In science, like most things, one prefers simple over complex whenever possible. You keep adding variables until the explanatory juice starts hitting diminishing marginal returns. So cystic fibrosis is due to a mutation at one gene, and the disease expresses recessively at that locus. The reality is that one mutation accounts for ~65-70% of cystic fibrosis cases around the world, and there are nearly ~1,400 known mutations on the CFTR locus. How about skin color? Mutations on a dozen genes can probably explain ~90% of the variance in the trait value across the world between populations. In fact, one single mutation on one base pair can explain ~30-40% of the trait value difference between Europeans and Africans. This is a more complex story that cystic fibrosis; you have not just many mutations, but many mutations across many genes. But, the number of genes and mutations are manageable. You can keep track of most of them in your head (e.g., I can tell you that SLC24A5, SLC45A2, KITLG, and HERC2, can explain most of the trait value difference between Africans and Europeans without looking it up). Now think about something like height. The only gene I can think of off the top of my head is HMGA2. With obesity I know FTO. The reason is that there’s a veritable alphabet soup of genes which pop out of the numerous studies focusing on these traits. But the reality is that it seems possible that there are many genes which harbor variants of small effect size which in totality account for the range of the trait value. Abstractly this isn’t really that much more complex than the models above. You can imagine it as a concrete instantiation of the central limit theorem. But in practice it does change things when you can’t focus on one gene, or a few genes, but have to understand that there exists a huge class of genetic causes which modulate the expression of the phenotype.

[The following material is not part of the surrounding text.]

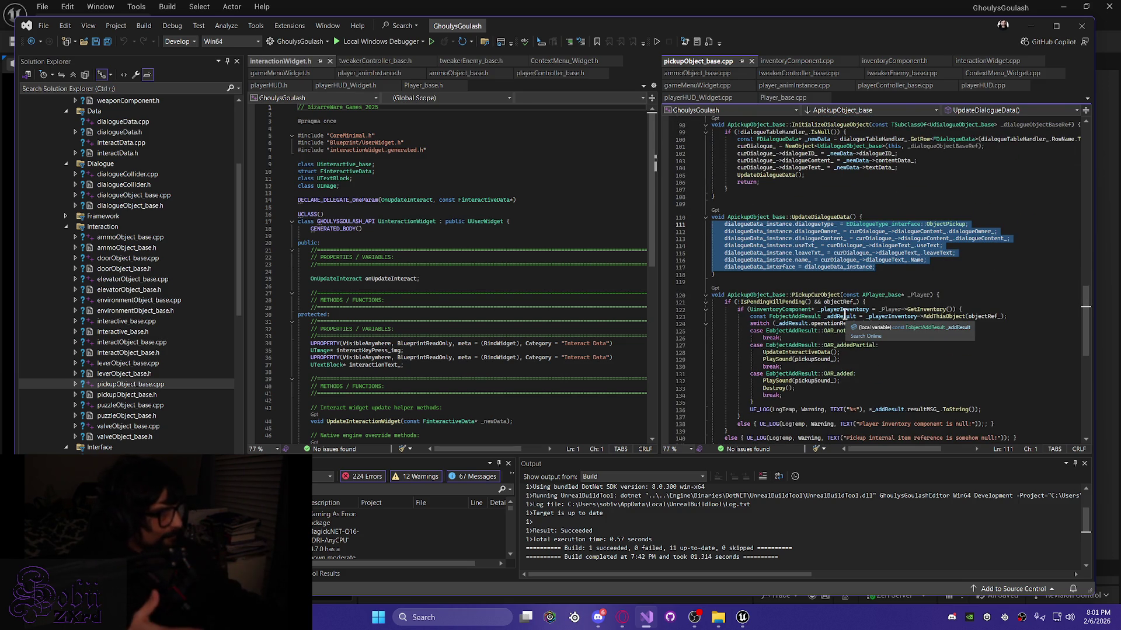
{"action": "scroll", "coordinate": [820, 292], "scroll_direction": "up", "scroll_amount": 5}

We’ve reached a stage where the mapping from genotype to phenotype is getting a bit on the baroque side. We have come to confront and wrestle with ‘genetic architecture.’ Here’s what Wikipedia says about this term:

Genetic architecture refers to the underlying genetic basis of a phenotypic trait. A synonymous term is the ‘genotype-phenotype map’, the way that genotypes map to the phenotypes.

The genotype-phenotype map has been analyzed in terms of several principal axes: epistasis, polygeny, pleiotropy, quasi-continuity, modularity, phenotypic plasticity, robustness, and evolvability.

And it gets more complicated. Epistasis comes in different flavors. As for the polygenic traits, they also exhibit differences. Pigmentation seems to be a trait where there really are common variants of very large effect. In contrast, for height, obesity, schizophrenia, and I.Q., no one has found them yet if they exist. So polygeny itself has many shades. Combine pleiotropy, the effect of one gene on multiple traits, with polygeny and epistasis, and the tangle of abstraction gets intractable very quickly.

This is why the arguments about synthetic associations can be difficult to unpack. Not only do you have the old problems with complex genetic architectures, but you also have to keep track of concepts such as linkage disequilibrium as well as a model of the physical embodiment of genetic information in the chromosome. Alas, we’re way past the “spherical cow” phase of simplifying for purposes of intelligibility.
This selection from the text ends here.